ここで、部材の耐電圧特性試験の測定箇所は1か所のみならず隣接する複数個所とされる場合もあり、複数の部材について測定してそれらの結果を用いて統計学的に性能評価する場合もあり得る。
耐電圧特性試験機の測定において、人手の介入を少なくし可能な限り自動化することが好ましい。
【0003】
従来の耐電圧特性試験機としては特許文献1のものが知られている。
図5に示すように、特許文献1には、絶縁材を挟み込む二つの電極と、この電極を押えるばねとを有し、この二つの電極間に電圧を印加することで耐電圧特性性を試験する方法及び試験装置が開示されている。
【0004】
また、従来の耐電圧特性試験機としては特許文献2のものが知られている。
図6に示すように、特許文献2には、絶縁シートWを可動電極3と固定電極4とで挟んで局所的に押圧し、可動電極3と固定電極4との間に絶縁シートWの薄厚部dを形成し、可動電極3と固定電極4との間に電圧を印加して絶縁シートWの耐電圧特性を評価するものが開示されている。
【0005】
【特許文献1】特開2000-009789号公報
【特許文献2】特開2021-032684号公報
【非特許文献1】JISC2110:2016
【発明の開示】
【発明が解決しようとする課題】
【0006】
上記した特許文献1の耐電圧特性試験機は、試験電圧が印加される両電極間をばねの弾性力で閉じることで絶縁材を挾み込んで固定する方式を採用している。試験する部材は圧縮ばねの力のみで各電極に固定されているため人手による交換作業は比較的容易である。
しかし、測定箇所が1か所に限定され、隣接する他の箇所を測定するためには、人手で挟持する箇所を変えなければならない。つまり、特許文献1の技術によれば、測定箇所に狙って両電極を人手で載置してばねの弾性力で部材を挟持する必要があった。この作業は人手で行わざるを得ず、自動化には適していない。
ここで、大きな問題がある。特許文献1の耐電圧特性試験機では、試験片の取り外しは手で行わざるを得ず、測定電圧の印加のオンオフ切り換えは電気的制御となっている。しかし、サージという状態は試験片の絶縁破壊により通電してしまい耐電圧特性試験機の電気回路すべてに過負荷が掛かってしまう。つまり、従来の耐電圧特性試験機において試験片の絶縁破壊によりサージが発生すると過負荷のサージの影響が試験機内部の電気制御回路などにも発生してしまい、何度もサージの影響を受けるとサージ電圧の影響で故障したり劣化したりするおそれがあり得る。
【0007】
次に、上記した特許文献2の耐電圧特性試験機は、絶縁シートWを可動電極3と固定電極4とで挟んで局所的に押圧し、可動電極3と固定電極4との間に絶縁シートWの薄厚部dを形成し、可動電極3と固定電極4との間に電圧を印加して絶縁シートWの耐電圧特性を評価するものである。試験する部材は昇降部10のばねの力で挟持されて、可動電極3と固定電極4に挟まれている。可動電極3は尖端部32aを持っており、昇降部10はガイド柱11に対して昇降プレート5が昇降可能な構造となっており、部材を挟み込む際には可動電極3の尖端部32aを部材に突き刺すことで固定している。
━━━━━━
_作業指示_:
- A) 耐電圧試験機に関する本文では、特許文献1の耐電圧特性試験機は自動化に適していないとされている。その理由を本文の記述に基づいて1～3文で説明せよ。
- B) 耐電圧試験機に関する本文を、最後の文の続きから書き継げ。

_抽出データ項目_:
━━━━━━
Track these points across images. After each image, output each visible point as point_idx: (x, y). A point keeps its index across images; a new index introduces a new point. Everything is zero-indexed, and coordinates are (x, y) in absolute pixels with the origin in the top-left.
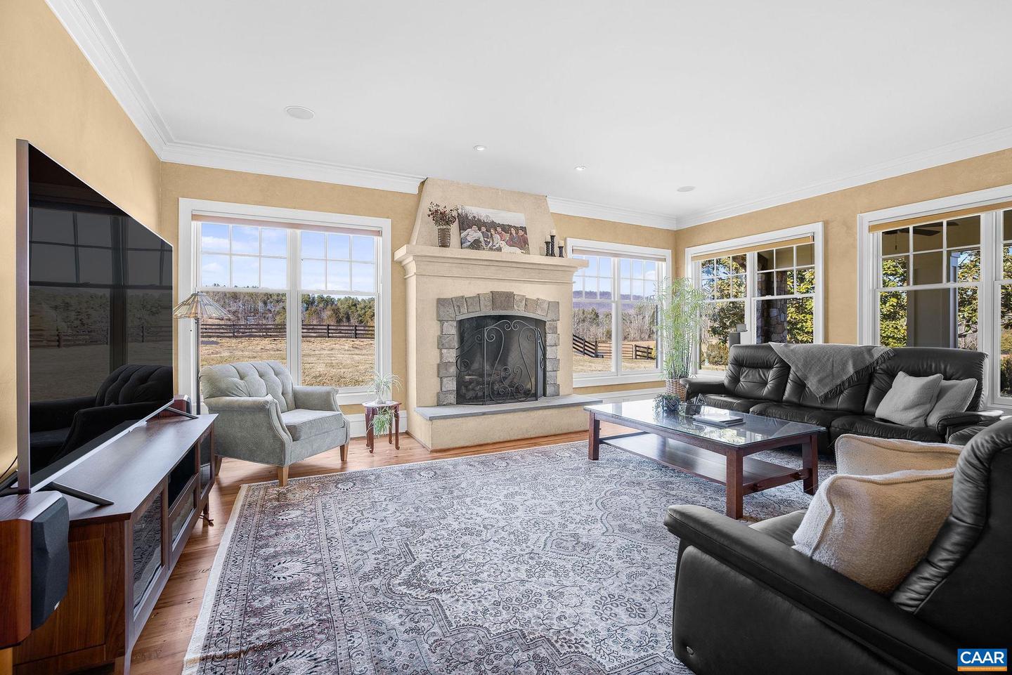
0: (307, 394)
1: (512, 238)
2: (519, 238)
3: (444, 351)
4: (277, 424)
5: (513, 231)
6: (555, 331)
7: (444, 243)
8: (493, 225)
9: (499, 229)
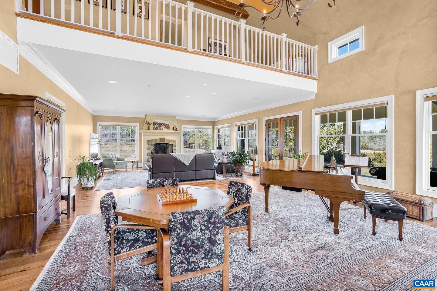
0: (120, 158)
1: (165, 127)
2: (167, 126)
3: (149, 150)
4: (113, 162)
5: (166, 125)
6: (175, 146)
7: (149, 129)
8: (161, 124)
9: (163, 125)
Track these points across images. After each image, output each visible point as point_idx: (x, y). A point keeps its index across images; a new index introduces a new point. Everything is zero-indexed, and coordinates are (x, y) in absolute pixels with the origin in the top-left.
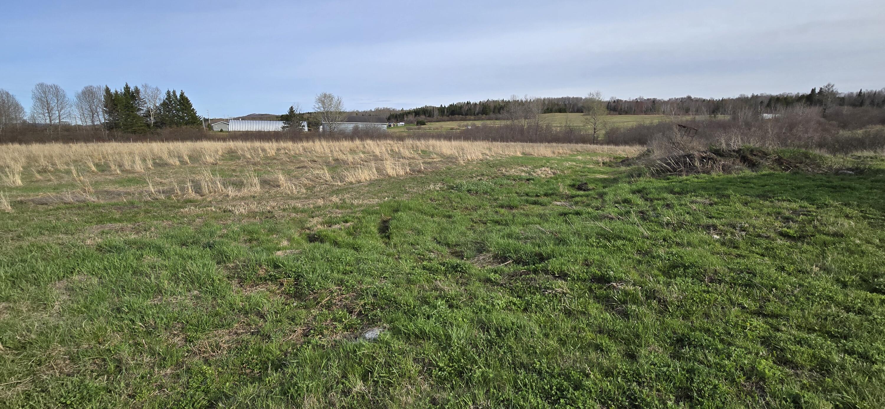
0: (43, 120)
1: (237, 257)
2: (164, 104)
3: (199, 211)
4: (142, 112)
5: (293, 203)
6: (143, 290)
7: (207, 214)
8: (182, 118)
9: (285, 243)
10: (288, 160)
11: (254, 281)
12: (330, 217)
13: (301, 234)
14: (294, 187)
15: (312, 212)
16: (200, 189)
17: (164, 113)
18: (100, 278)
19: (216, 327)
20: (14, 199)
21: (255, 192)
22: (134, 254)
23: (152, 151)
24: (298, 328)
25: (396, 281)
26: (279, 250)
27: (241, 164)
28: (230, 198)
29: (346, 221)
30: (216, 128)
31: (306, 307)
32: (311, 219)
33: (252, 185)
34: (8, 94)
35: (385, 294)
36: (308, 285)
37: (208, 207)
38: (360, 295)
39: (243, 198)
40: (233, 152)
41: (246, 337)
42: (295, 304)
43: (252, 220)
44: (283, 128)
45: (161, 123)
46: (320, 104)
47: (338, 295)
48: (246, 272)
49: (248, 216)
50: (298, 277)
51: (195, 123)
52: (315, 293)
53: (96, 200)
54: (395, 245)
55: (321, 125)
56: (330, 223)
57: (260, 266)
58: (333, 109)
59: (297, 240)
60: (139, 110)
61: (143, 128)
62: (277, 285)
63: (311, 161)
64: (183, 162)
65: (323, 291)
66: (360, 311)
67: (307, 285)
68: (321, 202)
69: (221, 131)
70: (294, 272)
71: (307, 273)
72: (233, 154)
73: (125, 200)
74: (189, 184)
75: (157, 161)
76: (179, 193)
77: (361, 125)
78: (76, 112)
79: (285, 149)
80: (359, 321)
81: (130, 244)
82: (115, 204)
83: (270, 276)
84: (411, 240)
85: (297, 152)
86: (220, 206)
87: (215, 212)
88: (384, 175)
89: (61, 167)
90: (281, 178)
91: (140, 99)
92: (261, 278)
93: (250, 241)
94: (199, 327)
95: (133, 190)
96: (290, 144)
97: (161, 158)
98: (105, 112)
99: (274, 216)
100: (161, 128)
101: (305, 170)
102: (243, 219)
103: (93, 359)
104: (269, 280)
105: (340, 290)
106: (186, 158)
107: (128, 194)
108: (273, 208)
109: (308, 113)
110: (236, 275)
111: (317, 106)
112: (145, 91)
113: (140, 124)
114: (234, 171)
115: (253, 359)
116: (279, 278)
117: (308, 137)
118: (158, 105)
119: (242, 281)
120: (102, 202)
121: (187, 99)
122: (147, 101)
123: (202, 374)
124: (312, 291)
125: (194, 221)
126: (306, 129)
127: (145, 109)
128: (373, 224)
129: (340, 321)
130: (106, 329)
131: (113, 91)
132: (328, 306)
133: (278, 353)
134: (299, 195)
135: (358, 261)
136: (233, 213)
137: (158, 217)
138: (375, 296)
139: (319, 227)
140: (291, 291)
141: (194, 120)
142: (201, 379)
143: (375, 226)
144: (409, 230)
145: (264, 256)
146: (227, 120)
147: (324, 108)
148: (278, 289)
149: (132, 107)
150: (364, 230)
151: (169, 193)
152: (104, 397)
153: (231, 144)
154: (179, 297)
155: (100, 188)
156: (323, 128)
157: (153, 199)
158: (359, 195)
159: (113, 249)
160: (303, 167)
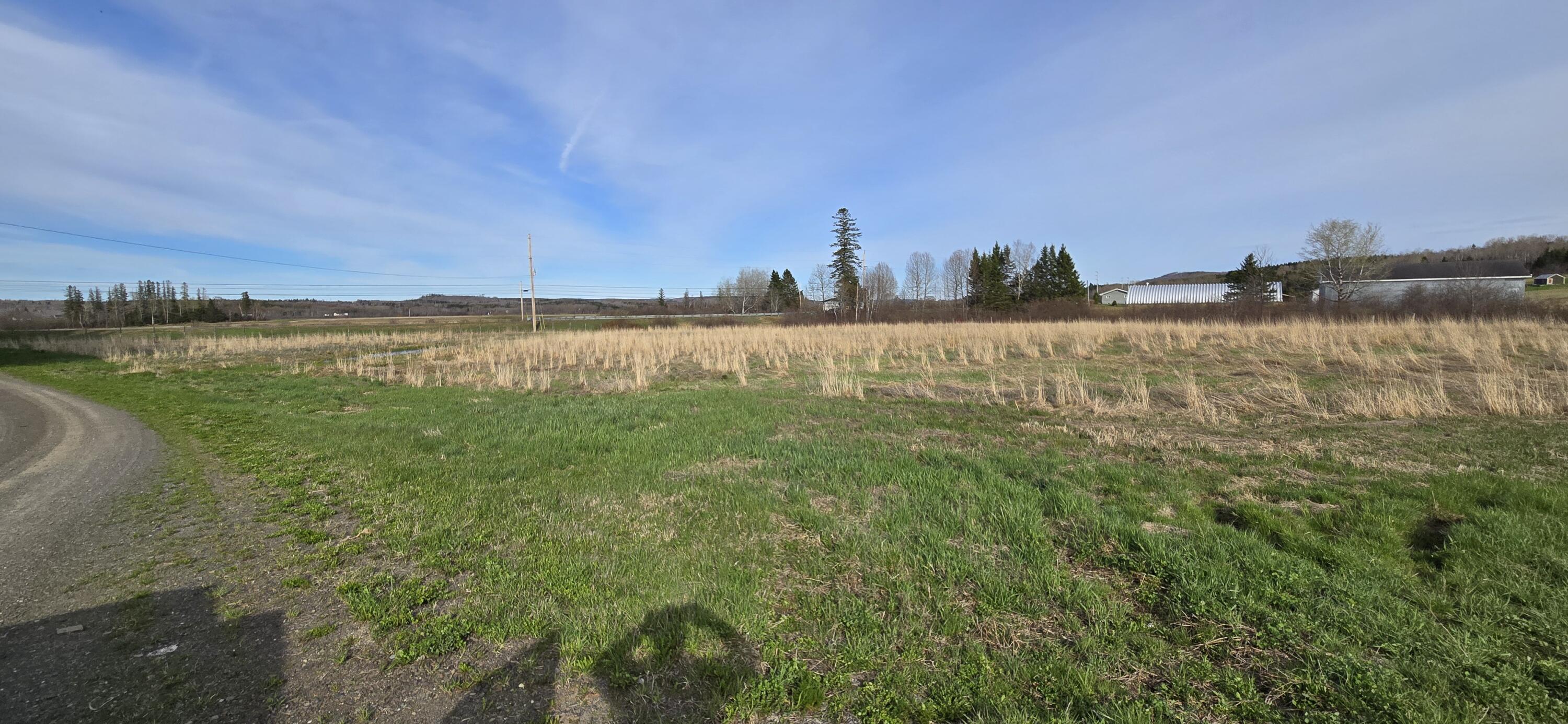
━━━━━━
_各作業の回答_:
- A) 特許文献1の試験機では測定箇所が1か所に限られる。隣接する別の箇所を測るには、測定箇所を狙って両電極を人手で載置し直し、ばねの弾性力で部材を挟持させなければならない。この作業は人手で行わざるを得ないためである。

- B)
しかし、測定箇所を複数として、隣接する他の箇所を測定するためには、昇降部10が昇降プレート5をガイド柱11に沿うように昇降しなければならず、測定箇所を変更することは時間が掛かり、隣接する他の箇所を測定することには向いていない。
つまり、特許文献2の技術によれば、測定箇所を変更することは容易ではなく、結局人手を介さざるを得ず、自動化には適していない。つまり、昇降プレート5をガイド柱11に沿うように昇降させる昇降部10による動きでは昇降動作が遅く、試験片に絶縁破壊が起こってサージが発生した際に速やかに可動電極3を部材から離隔させることができない。これは大きな問題である。特許文献2の耐電圧特性試験機も、測定電圧の印加のオンオフ切り換えは電気的制御となっており、サージ発生により試験片の絶縁破壊により通電してしまい耐電圧特性試験機の電気回路に過負荷が掛かってしまい、何度もサージの影響を受けるとサージ電圧の影響で故障したり劣化したりするおそれがあり得る。
【0008】
発明者古川広治は、このような従来の問題点に鑑み、測定処理の自動化に適した耐電圧特性試験機について考察し、発明するに至った。特に、サージ発生の影響を低減するため、電気的なスイッチングではなく、機械的な切り換え制御によって、測定部材に対して電極を当接させる際には穏やかに接近・接触させ、かつ、測定部材から電極の当接を解除する際には電極を速やかに離隔させることができる方法について考察し、本発明にかかる耐電圧特性試験機を発明するに至った。
また、発明者古川広治は、発明した電極に関するものは、耐電圧特性試験機のみならず、電極をプローブとして用いる電気的性能試験機として幅広く採用できることも見い出した。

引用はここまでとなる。